Roush Fenway Keselowski Racing earns the worst of the failing grades

Kaulig Racing (D+): In its first full season of Cup competition, Kaulig Racing has endured the kind of struggles you might expect from a fledgling organization. One notable bright spot came when driver Justin Haley – Kaulig’s lone full-time Cup driver – finished third at Darlington. Another came on the road course at Circuit of The Americas when AJ Allmendinger managed to take part in a late three-way battle for the lead. Unfortunately for both driver and team, though, they came out on the short end when Allmendinger spun and finished 33rd. Allmendinger is sharing Kaulig’s second car with Daniel Hemric and Noah Gragson this season.

Front Row Motorsports (D): There’s been no repeat this season of Michael McDowell’s 2021 Daytona 500 heroics, but the veteran driver has been able to bag seven top-10 finishes despite being 21st in points. Rookie teammate Todd Gilliland has fared worse, with nary a top-10 result.

Petty GMS Motorsports (D-): The off-season merger of Richard Petty Motorsports and GMS Racing hasn’t borne much fruit as the organization’s top-running Cup driver, Erik Jones, has gone winless while posting only one top-five. Jones was leading at Talladega, however, before getting shuffled from first to sixth on the final lap.

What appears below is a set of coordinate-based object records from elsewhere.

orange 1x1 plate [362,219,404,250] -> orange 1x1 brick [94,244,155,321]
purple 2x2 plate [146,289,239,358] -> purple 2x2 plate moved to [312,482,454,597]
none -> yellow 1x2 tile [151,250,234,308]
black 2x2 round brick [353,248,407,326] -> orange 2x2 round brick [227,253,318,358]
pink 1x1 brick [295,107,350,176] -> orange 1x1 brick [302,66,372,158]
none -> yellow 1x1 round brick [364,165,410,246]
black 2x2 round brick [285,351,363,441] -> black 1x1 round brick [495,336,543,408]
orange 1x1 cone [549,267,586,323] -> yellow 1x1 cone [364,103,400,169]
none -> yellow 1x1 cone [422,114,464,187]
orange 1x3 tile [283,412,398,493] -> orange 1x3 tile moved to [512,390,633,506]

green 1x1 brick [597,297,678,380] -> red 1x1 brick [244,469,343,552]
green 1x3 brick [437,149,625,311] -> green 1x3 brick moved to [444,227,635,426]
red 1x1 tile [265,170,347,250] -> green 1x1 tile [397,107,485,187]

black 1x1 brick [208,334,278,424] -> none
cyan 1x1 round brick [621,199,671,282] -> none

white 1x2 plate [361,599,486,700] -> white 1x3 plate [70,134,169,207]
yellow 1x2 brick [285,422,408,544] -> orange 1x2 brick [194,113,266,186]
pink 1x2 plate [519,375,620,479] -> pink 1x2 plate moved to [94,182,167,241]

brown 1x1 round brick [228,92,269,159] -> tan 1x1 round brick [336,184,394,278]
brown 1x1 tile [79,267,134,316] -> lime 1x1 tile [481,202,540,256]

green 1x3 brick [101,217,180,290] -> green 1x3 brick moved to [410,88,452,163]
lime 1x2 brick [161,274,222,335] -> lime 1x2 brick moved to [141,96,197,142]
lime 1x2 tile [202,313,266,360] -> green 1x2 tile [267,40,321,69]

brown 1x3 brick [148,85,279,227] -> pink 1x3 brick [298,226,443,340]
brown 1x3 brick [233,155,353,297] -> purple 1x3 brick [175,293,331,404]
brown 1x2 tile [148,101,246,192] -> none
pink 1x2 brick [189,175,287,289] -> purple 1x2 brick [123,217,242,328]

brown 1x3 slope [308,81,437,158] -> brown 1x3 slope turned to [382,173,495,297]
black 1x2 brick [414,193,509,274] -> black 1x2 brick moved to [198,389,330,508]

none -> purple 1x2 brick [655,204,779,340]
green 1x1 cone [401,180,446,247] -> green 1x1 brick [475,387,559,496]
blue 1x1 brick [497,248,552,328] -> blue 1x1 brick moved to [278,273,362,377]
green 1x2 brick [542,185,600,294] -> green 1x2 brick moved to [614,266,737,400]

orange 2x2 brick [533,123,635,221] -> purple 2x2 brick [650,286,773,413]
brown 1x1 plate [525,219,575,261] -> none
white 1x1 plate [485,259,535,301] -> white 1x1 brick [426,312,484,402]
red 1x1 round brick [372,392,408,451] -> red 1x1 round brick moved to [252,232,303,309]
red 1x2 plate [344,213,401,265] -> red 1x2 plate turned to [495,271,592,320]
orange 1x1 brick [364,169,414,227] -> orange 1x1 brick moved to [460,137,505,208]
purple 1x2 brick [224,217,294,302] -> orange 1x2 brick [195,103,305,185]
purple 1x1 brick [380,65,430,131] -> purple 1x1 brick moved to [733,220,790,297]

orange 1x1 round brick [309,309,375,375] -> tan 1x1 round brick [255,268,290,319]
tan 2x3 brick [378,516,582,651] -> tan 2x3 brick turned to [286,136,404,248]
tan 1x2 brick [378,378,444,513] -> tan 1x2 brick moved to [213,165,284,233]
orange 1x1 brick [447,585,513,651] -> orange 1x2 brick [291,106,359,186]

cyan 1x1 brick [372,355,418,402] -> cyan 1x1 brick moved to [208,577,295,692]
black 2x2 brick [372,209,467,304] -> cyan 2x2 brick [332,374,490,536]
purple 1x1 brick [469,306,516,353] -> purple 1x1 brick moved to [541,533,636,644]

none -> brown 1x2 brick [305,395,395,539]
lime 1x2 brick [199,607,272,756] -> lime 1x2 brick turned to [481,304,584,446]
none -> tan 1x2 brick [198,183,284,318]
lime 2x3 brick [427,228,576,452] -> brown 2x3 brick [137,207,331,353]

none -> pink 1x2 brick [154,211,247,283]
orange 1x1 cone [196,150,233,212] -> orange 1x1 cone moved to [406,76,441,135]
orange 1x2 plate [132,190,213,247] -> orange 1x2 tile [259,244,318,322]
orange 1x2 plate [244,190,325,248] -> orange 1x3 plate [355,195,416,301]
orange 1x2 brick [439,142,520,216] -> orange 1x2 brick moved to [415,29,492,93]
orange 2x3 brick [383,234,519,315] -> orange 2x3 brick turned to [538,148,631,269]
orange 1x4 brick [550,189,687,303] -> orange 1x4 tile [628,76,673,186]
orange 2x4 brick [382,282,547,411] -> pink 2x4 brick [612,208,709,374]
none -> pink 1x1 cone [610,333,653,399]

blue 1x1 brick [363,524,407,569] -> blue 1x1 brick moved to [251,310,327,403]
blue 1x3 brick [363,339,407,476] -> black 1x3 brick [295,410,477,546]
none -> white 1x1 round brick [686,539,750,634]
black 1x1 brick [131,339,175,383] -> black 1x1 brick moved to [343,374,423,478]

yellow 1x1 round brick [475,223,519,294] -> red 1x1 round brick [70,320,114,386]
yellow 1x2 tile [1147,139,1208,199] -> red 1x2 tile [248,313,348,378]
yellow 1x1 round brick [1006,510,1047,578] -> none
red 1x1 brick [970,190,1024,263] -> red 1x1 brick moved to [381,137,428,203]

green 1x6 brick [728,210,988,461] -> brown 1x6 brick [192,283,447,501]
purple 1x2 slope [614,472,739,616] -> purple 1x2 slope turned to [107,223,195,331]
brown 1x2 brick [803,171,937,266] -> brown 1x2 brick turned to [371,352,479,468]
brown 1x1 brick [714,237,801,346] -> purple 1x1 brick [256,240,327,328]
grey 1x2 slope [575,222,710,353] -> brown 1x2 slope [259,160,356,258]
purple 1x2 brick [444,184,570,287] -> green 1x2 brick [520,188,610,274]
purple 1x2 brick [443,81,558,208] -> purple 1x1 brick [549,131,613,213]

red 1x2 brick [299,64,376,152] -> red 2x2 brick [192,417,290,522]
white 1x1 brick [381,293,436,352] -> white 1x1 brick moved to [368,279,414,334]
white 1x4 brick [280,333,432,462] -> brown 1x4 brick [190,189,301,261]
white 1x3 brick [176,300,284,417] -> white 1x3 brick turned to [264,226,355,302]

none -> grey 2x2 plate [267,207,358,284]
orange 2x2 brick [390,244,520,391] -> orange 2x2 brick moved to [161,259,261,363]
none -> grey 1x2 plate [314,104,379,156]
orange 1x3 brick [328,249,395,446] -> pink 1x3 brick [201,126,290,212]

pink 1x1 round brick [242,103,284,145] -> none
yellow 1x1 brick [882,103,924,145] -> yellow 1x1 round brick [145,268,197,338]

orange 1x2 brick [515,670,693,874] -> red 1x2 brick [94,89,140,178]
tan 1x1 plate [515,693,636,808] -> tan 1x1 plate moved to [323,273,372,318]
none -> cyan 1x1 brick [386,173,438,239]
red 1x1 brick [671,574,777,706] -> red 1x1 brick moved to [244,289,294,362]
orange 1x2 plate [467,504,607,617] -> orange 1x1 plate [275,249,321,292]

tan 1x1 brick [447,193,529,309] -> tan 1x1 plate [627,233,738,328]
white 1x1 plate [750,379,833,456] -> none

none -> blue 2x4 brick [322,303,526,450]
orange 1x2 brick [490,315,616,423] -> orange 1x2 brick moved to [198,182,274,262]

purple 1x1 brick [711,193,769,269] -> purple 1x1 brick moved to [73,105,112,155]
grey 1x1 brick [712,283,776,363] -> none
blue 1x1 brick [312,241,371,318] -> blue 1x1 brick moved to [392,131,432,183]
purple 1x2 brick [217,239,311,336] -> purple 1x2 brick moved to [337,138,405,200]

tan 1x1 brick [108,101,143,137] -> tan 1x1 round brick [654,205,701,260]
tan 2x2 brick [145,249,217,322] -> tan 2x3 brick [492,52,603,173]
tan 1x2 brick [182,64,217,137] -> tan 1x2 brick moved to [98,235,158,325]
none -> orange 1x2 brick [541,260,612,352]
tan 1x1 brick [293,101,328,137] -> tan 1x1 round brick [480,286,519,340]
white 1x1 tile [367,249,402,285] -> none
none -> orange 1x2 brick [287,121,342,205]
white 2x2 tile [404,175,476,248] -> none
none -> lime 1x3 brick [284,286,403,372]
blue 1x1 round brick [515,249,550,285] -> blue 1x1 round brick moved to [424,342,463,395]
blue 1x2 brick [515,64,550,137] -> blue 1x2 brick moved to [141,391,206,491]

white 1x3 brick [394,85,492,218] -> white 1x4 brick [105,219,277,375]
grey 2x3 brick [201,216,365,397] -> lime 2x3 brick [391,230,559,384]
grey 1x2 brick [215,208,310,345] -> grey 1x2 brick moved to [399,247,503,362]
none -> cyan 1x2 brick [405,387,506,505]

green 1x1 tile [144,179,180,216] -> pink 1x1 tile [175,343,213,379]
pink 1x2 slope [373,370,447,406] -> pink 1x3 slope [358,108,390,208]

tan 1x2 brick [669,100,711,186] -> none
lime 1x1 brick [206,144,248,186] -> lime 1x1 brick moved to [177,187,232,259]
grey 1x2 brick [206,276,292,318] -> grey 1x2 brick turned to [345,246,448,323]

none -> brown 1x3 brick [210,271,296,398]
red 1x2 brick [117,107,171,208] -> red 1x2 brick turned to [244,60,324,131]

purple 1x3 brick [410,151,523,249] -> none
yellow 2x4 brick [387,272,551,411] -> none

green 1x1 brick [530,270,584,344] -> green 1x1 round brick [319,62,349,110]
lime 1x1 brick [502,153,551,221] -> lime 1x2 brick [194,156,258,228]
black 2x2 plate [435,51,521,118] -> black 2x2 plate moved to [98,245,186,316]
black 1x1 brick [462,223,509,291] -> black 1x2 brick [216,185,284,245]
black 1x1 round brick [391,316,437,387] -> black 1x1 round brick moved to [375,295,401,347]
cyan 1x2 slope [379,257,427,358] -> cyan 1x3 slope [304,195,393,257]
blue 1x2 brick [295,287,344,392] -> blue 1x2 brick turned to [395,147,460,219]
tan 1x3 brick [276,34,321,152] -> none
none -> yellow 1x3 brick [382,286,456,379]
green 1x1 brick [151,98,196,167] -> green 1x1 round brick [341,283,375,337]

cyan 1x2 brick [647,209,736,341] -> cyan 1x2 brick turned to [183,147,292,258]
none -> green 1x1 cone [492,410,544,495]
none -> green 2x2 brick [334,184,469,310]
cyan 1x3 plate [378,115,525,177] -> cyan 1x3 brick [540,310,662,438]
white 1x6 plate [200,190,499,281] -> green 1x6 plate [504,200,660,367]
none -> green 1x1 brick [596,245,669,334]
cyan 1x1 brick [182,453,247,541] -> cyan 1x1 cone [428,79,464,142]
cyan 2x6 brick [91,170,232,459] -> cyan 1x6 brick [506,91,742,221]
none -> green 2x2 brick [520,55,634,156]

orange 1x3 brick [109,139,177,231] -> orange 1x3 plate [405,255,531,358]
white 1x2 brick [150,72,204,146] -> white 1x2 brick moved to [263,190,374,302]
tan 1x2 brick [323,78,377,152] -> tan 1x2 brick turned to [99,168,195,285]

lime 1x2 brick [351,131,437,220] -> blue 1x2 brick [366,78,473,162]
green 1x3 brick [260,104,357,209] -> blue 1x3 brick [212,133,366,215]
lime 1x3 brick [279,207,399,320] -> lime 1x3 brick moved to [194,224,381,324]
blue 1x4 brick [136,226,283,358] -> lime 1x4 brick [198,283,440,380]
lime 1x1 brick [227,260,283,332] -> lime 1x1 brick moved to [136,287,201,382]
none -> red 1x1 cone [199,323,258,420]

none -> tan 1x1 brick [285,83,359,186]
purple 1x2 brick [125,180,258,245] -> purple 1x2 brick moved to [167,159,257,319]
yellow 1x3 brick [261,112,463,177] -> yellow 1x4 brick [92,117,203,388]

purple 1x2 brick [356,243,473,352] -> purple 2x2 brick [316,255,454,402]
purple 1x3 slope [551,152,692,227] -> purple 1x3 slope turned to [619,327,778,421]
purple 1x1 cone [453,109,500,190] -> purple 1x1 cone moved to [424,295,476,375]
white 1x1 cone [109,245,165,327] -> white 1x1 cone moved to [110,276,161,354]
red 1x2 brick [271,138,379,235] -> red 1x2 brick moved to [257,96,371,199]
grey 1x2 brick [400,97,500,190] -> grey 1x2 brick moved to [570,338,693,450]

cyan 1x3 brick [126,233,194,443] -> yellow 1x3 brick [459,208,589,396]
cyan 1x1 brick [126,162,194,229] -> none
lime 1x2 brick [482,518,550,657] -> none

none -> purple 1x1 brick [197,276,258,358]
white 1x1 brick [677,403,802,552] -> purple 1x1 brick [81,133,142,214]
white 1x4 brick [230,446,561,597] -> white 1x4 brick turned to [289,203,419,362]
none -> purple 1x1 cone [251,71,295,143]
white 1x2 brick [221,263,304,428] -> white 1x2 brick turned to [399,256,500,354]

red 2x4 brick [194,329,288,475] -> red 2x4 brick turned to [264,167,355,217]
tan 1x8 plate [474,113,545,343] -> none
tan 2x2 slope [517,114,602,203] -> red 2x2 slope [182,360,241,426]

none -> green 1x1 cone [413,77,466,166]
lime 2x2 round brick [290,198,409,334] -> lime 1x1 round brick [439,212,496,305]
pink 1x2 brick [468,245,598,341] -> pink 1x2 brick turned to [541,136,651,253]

Wood Brothers Racing (F): Little positive can be said about this year’s results for the single-car Wood Brothers organization, which works closely with Team Penske as part of a longstanding technical alliance. Like fellow rookie Todd Gilliland, Cup Series newcomer Harrison Burton has been unable to record a single top-10. The second-generation driver – who is the son of 21-time Cup Series race winner turned NASCAR on NBC announcer Jeff Burton – has an average finishing position of 23.7 and is 28th in the standings. 

Roush Fenway Keselowski Racing (F): Brad Keselowski has failed miserably in his plan to make the organization now bearing his name a contender.

Keselowski, who left Team Penske to become a co-owner and driver this season at the newly branded RFKR, has finished no better than ninth and is 30th in the standings where he leads only two other full-time drivers. Teammate Chris Buescher finished second at Sonoma, but that’s his only top-five, and he’s 22nd in points.